Blake handled it a lot better than I probably would have. It’s impossible to say in that situation, without being in it and tied up in the emotion of it and things like that. I was surprised by it, although I wasn’t surprised because it’s the Rays. I want to pitch. I always feel like I’m the best option. That’s not an indictment of my teammates, the manager, the team, or anything like that. As a competitor you have to feel that way because every time you take the ball you have to have that confidence to think you’re the best guy to get the job done. Tough situation. Didn’t work out in their favor, although it would probably work out in their favor more often than not during the course of a season.

Talk about what’s going down with Lids since you’re the first baseball player to partner with the brand. What creative things are you guys cooking up?
I take a lot of pride in growing my brand and connecting with young fans and with the reach that Lids has, with 1,200-plus locations and the amount of merchandise they sell gives me a large opportunity to reach out to fans and keep connecting and trying to grow the game of baseball. Lids has been a partner in that pursuit for a long time. I’ve been a fan and customer my entire life. It’s a big honor. I look forward to the possibilities with it.
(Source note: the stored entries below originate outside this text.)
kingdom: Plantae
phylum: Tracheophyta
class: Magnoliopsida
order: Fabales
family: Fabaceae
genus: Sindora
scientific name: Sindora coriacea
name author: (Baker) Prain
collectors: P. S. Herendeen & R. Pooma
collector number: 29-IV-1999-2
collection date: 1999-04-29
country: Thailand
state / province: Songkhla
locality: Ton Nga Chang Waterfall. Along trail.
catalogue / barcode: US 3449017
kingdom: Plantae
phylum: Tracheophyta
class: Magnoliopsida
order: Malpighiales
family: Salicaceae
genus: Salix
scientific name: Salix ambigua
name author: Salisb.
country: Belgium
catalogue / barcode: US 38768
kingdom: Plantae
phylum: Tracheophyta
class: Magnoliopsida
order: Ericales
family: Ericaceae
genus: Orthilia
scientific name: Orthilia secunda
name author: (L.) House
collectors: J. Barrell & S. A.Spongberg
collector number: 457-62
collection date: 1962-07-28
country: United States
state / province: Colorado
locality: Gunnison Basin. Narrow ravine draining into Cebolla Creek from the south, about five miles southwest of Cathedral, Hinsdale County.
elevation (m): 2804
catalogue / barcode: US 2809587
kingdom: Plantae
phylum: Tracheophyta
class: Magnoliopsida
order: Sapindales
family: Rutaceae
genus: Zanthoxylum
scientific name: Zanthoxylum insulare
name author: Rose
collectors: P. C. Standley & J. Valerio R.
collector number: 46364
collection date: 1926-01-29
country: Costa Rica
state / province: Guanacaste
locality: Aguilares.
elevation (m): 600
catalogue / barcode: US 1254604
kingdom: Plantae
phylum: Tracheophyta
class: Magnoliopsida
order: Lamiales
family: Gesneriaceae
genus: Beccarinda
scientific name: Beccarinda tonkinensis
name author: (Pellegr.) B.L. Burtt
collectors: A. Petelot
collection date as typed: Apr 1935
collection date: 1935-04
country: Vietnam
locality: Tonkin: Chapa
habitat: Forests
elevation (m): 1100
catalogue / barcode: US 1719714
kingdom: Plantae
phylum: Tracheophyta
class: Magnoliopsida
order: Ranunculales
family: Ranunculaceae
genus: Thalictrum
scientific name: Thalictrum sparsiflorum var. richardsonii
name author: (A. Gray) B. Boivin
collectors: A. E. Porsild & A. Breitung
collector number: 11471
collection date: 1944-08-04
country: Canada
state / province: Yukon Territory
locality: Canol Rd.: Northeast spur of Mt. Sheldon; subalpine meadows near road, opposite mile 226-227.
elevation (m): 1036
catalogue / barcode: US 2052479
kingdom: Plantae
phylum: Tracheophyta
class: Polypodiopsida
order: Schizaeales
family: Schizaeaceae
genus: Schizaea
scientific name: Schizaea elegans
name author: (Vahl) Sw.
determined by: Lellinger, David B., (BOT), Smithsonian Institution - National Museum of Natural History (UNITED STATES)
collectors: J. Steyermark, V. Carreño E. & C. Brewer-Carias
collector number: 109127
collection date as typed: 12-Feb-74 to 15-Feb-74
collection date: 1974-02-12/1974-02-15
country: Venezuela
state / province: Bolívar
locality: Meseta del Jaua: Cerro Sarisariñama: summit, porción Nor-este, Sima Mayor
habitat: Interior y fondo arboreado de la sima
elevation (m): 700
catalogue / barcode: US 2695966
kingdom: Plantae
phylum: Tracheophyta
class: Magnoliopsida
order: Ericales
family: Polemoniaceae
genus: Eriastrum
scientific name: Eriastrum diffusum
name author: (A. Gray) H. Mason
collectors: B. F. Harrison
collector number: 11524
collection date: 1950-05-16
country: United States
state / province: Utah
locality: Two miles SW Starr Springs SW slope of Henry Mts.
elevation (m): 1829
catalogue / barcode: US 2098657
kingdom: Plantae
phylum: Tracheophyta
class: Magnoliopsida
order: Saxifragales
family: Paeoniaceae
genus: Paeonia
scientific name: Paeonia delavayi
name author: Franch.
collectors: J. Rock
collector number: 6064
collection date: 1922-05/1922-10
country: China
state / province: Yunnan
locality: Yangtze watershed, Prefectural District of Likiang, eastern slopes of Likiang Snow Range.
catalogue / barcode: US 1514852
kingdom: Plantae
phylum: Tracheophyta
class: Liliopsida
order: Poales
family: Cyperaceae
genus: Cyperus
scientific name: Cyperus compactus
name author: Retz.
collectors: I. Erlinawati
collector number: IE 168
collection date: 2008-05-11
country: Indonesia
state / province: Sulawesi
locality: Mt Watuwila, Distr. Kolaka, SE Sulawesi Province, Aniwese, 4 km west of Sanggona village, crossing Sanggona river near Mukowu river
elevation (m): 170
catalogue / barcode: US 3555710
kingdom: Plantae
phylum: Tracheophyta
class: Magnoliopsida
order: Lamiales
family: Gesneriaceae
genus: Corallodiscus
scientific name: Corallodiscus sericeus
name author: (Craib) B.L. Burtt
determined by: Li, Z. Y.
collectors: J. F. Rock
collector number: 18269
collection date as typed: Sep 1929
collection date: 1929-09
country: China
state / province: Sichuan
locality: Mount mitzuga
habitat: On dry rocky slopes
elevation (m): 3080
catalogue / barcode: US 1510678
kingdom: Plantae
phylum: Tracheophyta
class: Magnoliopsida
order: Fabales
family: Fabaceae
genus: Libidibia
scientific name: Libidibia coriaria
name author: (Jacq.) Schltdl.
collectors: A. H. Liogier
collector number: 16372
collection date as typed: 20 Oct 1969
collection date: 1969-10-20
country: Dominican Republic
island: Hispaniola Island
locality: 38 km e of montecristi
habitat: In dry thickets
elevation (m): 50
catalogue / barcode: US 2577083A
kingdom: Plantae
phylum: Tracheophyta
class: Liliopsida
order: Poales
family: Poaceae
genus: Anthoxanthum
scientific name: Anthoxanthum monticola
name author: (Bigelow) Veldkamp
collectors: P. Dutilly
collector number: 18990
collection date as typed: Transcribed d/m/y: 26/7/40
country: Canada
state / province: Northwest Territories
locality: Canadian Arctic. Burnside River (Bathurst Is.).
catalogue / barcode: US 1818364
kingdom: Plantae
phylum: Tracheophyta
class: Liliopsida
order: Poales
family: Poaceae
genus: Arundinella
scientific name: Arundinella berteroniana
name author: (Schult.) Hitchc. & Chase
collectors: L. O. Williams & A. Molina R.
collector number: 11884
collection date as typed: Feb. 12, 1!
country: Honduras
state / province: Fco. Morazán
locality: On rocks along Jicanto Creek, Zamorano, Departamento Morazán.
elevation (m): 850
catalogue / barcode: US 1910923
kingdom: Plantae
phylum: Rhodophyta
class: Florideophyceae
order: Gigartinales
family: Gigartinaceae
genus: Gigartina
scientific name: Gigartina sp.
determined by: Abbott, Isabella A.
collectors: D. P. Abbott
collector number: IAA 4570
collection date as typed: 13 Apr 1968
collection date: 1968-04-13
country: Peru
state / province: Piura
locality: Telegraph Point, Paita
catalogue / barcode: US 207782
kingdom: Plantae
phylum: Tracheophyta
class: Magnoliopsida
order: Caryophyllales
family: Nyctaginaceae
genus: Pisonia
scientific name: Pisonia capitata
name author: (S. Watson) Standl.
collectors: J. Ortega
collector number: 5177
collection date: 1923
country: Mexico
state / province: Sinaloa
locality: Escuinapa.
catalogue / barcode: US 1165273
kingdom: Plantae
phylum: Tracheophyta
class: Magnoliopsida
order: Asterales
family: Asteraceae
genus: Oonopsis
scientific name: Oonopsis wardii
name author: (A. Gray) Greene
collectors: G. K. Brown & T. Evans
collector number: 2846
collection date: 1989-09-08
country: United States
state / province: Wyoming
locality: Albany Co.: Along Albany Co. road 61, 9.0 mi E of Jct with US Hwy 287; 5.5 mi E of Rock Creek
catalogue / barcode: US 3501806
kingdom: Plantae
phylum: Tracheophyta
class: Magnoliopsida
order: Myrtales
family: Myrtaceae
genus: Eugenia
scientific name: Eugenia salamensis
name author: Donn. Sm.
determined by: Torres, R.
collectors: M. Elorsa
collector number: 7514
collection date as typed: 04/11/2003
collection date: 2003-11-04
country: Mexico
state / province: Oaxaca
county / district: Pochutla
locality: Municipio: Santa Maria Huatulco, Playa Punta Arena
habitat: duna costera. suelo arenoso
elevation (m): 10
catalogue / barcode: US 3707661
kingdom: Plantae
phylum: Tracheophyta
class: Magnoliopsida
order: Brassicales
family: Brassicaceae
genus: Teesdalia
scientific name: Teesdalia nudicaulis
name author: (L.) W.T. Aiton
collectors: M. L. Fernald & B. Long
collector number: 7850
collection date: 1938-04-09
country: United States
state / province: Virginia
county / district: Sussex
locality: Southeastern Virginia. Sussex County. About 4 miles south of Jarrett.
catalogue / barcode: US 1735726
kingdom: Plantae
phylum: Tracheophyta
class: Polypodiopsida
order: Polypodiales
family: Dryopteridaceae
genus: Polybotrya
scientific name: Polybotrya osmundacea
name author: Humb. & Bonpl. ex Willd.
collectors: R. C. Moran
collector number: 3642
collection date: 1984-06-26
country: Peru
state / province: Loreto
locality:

I’m always one to have some fun, interesting ideas during the season. I’m excited for the creative opportunity to branch out and get into Lids stores and stuff like that. There will be some content coming out, and obviously I’m a big content guy. It’s going to be an exciting collab. I’m really looking forward to it. I probably have 10 times more ideas than what actually ends up becoming public so I’m excited to have other creative people kind of thinking along with me on ways we can get this into the hands of the fans. Because ultimately that’s what it’s about: connecting with the fans and finding something they like and something I like.